Theresa Hall injured her knee after visiting the Wicklow Way

€40,000 award to injured hill walker to be appealed at the High Court

Image: RollingNews.ie

The €40,000 award of damages issued to Teresa Wall for injuries she suffered after falling on the Wicklow Way, will be challenged in the High Court, it was confirmed today.

The legal argument against Ms Wall is likely to focus on whether or not there was a failure on the part of the National Parks and Wildlife Service to take reasonable care to maintain a boardwalk in a safe condition. This comes under Section 4 of the Occupiers' Liability Act, 1995.
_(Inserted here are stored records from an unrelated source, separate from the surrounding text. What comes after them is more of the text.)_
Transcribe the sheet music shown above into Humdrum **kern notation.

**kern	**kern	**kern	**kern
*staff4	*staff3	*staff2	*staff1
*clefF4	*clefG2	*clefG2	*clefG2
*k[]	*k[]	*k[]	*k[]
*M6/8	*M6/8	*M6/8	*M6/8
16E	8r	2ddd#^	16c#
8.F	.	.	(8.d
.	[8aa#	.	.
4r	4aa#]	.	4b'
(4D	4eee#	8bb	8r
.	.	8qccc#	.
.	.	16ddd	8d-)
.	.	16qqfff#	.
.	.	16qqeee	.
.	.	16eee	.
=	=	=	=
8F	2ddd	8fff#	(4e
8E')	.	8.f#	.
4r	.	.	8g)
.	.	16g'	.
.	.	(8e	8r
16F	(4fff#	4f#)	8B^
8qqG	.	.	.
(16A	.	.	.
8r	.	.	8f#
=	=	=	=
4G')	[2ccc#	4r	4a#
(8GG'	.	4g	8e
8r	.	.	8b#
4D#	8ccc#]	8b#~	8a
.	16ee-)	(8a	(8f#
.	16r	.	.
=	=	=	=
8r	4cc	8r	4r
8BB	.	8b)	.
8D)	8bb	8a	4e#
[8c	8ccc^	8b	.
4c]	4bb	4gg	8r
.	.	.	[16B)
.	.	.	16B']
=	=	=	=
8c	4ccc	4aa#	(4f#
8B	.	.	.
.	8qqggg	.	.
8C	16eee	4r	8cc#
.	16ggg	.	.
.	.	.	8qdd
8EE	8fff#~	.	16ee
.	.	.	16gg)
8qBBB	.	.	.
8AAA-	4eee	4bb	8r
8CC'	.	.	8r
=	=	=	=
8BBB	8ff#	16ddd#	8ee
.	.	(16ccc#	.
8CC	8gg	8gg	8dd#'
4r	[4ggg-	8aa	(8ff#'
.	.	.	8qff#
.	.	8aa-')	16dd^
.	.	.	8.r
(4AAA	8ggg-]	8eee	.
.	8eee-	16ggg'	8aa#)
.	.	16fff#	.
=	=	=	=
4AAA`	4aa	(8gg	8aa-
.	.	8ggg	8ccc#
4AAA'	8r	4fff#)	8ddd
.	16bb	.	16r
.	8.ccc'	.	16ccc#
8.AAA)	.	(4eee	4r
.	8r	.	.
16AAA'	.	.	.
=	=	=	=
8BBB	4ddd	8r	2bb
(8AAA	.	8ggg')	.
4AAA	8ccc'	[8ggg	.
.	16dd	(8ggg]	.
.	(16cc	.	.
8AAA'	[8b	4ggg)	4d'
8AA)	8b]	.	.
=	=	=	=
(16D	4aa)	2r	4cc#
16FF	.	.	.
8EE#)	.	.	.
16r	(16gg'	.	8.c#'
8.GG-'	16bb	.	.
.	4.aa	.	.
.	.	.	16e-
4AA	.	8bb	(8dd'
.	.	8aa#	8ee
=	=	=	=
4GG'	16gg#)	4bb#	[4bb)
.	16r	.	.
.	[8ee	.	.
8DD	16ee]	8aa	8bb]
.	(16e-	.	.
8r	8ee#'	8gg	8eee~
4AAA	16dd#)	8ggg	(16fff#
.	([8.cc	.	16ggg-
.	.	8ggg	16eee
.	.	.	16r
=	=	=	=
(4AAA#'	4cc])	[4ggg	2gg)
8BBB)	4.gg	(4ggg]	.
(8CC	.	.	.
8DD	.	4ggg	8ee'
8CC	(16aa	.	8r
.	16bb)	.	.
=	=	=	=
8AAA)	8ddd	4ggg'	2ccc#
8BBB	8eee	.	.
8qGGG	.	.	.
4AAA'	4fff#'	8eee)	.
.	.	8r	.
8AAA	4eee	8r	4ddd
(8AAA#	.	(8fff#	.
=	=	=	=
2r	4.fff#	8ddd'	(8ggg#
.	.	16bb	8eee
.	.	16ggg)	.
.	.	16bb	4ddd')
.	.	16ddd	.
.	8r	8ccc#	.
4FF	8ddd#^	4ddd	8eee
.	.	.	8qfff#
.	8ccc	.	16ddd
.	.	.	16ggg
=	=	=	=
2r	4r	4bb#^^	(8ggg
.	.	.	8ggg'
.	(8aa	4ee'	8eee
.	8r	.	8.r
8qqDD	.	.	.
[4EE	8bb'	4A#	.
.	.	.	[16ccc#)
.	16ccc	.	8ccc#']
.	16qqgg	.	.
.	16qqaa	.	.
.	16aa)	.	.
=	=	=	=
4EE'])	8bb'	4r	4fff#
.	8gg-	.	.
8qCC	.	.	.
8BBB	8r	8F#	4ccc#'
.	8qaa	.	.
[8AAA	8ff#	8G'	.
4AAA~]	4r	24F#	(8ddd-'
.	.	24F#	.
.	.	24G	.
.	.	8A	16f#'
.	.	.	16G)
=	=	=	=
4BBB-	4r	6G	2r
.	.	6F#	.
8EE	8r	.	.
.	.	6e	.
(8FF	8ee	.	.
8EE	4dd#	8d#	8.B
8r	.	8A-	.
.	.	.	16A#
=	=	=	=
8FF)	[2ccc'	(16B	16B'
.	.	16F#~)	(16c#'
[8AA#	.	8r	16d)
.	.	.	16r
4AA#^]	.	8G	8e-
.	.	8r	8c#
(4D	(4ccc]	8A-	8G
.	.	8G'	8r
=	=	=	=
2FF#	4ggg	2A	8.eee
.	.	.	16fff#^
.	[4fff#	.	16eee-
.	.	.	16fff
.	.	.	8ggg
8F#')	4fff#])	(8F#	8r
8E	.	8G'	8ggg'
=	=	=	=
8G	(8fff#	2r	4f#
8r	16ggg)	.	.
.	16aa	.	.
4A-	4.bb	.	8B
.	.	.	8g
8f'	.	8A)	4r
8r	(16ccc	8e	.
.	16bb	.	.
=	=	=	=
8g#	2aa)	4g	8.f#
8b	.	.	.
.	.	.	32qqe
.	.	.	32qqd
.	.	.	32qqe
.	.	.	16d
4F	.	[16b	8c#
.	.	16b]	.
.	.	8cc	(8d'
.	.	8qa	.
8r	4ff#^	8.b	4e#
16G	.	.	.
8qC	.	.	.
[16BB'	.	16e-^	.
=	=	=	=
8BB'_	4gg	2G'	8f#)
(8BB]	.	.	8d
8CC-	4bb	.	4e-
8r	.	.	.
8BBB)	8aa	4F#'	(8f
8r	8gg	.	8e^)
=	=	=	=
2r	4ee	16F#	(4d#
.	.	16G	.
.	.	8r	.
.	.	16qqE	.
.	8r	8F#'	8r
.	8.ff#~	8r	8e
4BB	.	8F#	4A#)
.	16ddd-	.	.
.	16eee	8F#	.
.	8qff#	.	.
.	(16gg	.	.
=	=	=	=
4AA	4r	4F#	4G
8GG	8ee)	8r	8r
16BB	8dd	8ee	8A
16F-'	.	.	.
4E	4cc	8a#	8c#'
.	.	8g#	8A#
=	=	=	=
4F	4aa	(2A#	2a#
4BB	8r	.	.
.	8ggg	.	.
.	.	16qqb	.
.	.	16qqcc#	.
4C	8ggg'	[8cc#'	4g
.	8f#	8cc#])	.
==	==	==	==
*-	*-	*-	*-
Ms Wall (59) from Rathingle Cottages, Swords, Co Dublin, injured her knee after falling on a boardwalk of partially rotten railway sleepers. In a Circuit Civil Court hearing, Ms Wall claimed that she was directed by signs on the sleepers, which ultimately led to her injury.
 
Her counsel said that the boardwalk constituted “a structure” under the 1995 Act which imposed a much higher duty of care in the maintenance and management of it.
 
The Act stipulated that where “a structure” had been provided for use by a recreational user, the occupier “shall” take reasonable care to maintain it in a safe condition” therefore, Mr McParland argued, his client did not even have to establish that the Parks Service was in breach of its duty not to injure intentionally and not to act with reckless disregard.
 
Judge Jacqueline Linnane said that the counsel for Ms Wall, failed to establish that the boardwalk was a danger or that the Parks Service had intentionally injured her or acted in reckless disregard towards her.
 
She said the evidence from witnesses for the defence had been that there was an audit inspection every two years on which it relied to rectify any problems and on hill walkers to report anything which needed attention.
 
She said the defence basically put forward by the Parks Service was that Ms Wall was tired and not looking where she was going. The argument is also believed to say that works of repair and maintenance would require the airlifting in of a crew at a cost both to the habitat and financially.
 
Judge Linnane decided that Ms Wall was directed to use the boardwalk of second hand wooden railway sleepers – a structure it had placed on the land.
 
Sources have confirmed that appeal papers are to be lodged within a matter of days.